Each year, this type of work serves to remind me of the first paying camel job I took, outside of my former zoo career. It was seven degrees Fahrenheit and I quickly learned the warmest places on a camel I could place my hands. This season, we actually lost two jobs to freezing temperatures and/or snow. One was in nearby Waco, the other in far-off Alpine.
Each job is unique. Some are simply static, outdoor displays of the manger, baby Jesus (sometimes with a real baby) and all the requisite animals. Others are scripted dramas, requiring that the camels meander through recreated marketplaces (and a few thousand members of the public) as the Noblemen from the East search for the Newborn King. Another, an indoor production, asks that Gobi, my 2,050-pound Bactrian camel, hit a mark at a specific time during "We Three Kings" performed by a live orchestra and one hundred-member choir. Regardless, I enjoy every one, each for its own reasons.

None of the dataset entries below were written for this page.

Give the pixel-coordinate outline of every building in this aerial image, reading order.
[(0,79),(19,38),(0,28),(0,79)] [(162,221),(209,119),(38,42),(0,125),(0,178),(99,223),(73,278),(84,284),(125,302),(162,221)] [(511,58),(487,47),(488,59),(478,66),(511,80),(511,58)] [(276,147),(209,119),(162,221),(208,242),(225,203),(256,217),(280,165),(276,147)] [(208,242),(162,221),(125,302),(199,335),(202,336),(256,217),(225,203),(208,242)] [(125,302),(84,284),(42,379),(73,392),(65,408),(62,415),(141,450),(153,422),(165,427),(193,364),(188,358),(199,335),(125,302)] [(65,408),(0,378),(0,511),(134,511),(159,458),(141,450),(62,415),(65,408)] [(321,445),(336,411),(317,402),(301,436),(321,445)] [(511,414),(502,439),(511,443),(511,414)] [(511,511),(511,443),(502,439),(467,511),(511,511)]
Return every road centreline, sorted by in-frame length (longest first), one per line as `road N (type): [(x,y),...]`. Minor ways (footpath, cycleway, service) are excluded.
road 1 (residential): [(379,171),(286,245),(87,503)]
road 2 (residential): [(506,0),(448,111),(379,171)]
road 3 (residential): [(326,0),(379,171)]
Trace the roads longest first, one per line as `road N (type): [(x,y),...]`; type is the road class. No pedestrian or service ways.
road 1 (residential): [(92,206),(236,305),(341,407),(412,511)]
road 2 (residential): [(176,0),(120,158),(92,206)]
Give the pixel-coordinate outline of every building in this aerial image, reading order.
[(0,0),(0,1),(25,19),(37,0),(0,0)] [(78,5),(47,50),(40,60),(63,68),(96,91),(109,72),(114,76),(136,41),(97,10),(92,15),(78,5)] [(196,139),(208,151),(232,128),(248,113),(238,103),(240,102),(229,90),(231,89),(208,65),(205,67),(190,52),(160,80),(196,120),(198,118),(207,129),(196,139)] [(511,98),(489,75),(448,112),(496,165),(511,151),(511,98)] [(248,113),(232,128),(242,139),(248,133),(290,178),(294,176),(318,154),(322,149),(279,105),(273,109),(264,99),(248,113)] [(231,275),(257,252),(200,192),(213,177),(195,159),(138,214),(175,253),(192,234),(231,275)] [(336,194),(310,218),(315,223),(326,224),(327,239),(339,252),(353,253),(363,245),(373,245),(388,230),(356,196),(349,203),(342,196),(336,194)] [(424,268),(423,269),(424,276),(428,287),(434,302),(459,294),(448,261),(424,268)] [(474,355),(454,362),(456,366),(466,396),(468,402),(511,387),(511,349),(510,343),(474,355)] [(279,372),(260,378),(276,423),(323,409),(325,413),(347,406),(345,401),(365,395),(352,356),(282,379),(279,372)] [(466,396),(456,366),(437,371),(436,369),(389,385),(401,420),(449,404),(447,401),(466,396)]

Big thanks go out to Manda Butler, Tonja Sivils, Gary Goforth and Kyle and Paisley Mathis for all their help this season. Some jobs call for two or three hands and every year these folks, who are among my very best friends, put aside their holiday goings-on to help out.
Thanks also go out to the Crone and Chesnut families in Odessa, Texas, the Duttons of Sheffield, Texas and the Forts of Alpine, Texas for putting up camels and/or me and sometimes both!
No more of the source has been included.